Ces démissions ont conforté les partisans d’une sortie sans accord avec l’UE dans le propre camp de Mme May, très divisé, où son leadership est de plus en plus contesté.

Le chantre du Brexit Jacob Rees-Mogg mène la révolte et a écrit une lettre pour réclamer officiellement un vote de défiance, selon un député membre du groupe qu’il préside, l’European Research Group (ERG). Le projet d’accord de divorce présenté au parlement aujourd’hui s’avère pire qu’attendu et échoue à remplir les promesses faites à la nation par la Première ministre, a-t-il écrit.

L’eurosceptique ministre du Brexit Dominic Raab, la secrétaire d’Etat du Brexit Suella Braverman, le secrétaire d’Etat à l’Irlande du Nord Shailesh Vara, ainsi que la ministre du Travail Esther McVey, ont démissionné jeudi avec fracas, inquiets notamment du sort particulier réservé à la province britannique d’Irlande du Nord après le Brexit.

L’appui de 48 députés, soit 15% du groupe conservateur aux Communes, est nécessaire pour organiser un tel vote.

Intérêt national

Le compromis prévoit un filet de sécurité (backstop en anglais), solution de dernier recours prévoyant le maintien de l’ensemble du Royaume-Uni dans une union douanière avec l’UE ainsi qu’un alignement réglementaire plus poussé pour l’Irlande du Nord, si aucun accord sur la future relation entre Bruxelles et Londres n’était conclu à l’issue d’une période de transition de 21 mois prévue après le Brexit, le 29 mars 2019, et prolongeable une fois.

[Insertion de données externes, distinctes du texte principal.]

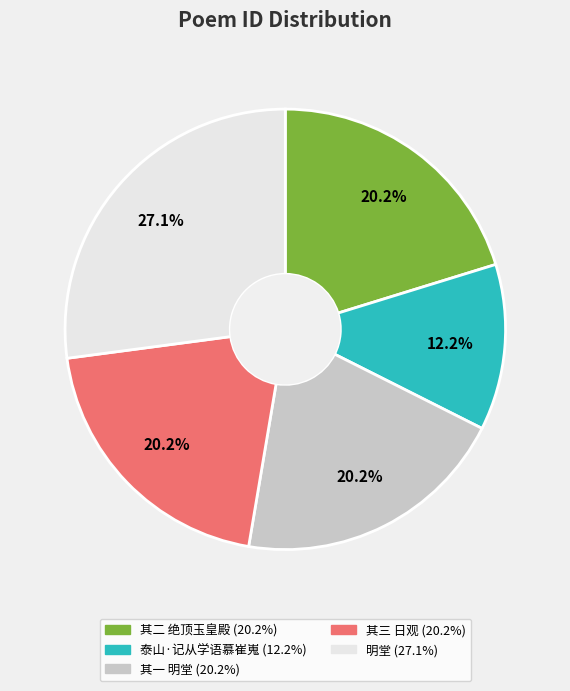

Is there any slice that represents more than half of the pie?

No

Le régime réglementaire proposé pour l’Irlande du Nord présente une menace très réelle pour l’intégrité du Royaume-Uni, a dénoncé Dominic Raab dans sa lettre de démission.

Mais Mme May a fait valoir qu’aucun accord avec Bruxelles ne serait possible sans cette assurance. L’UE ne négociera aucun partenariat futur sans elle, a-elle garanti aux députés.

L’ex-chef du parti europhobe Ukip, Nigel Farage, grand artisan du Brexit, a salué la défection de M. Raab. Bravo Dominic Raab, encore quelques autres (démissions) et nous serons débarrassés de cette hypocrite Première ministre, a-t-il tweeté.

La tâche s’annonce donc plus qu’ardue pour Theresa May, qui doit convaincre les parlementaires de voter le projet d’accord en décembre, une fois qu’il sera entériné lors d’un sommet européen le 25 novembre à Bruxelles.

Son allié, le petit parti unioniste nord-irlandais DUP, dont l’appoint est indispensable pour avoir une majorité absolue, a ouvertement exprimé son opposition au texte.

Quant au Parti travailliste, il a laissé entendre qu’il ne voterait pas le texte. Le parlement n’acceptera pas un faux choix entre ce mauvais accord et l’absence d’accord, a dit son dirigeant Jeremy Corbyn au parlement.

Le Brexiter conservateur Mark Francois a calculé qu’il était mathématiquement impossible de faire adopter le texte. Un autre Tory, Andrew Bridgen, a appelé Theresa May à démissionner dans l’intérêt national.

La cacophonie régnant au Royaume-Uni, qui a fait chuter la livre sterling, contrastait avec la satisfaction affichée du côté de Bruxelles, le Parlement européen estimant que l’accord était le meilleur possible pour l’UE.

La chancelière allemande Angela Merkel s’est dite très contente qu’un accord ait été trouvé. Le Premier ministre français Édouard Philippe a jugé que le projet était un grand pas mais relevé que des inquiétudes demeuraient sur son adoption finale, notamment en raison de l’actualité politique britannique.

Le président du Conseil européen Donald Tusk a lui dit qu’il ferait tout ce qui est en (son) pouvoir pour que cet adieu soit le moins douloureux possible.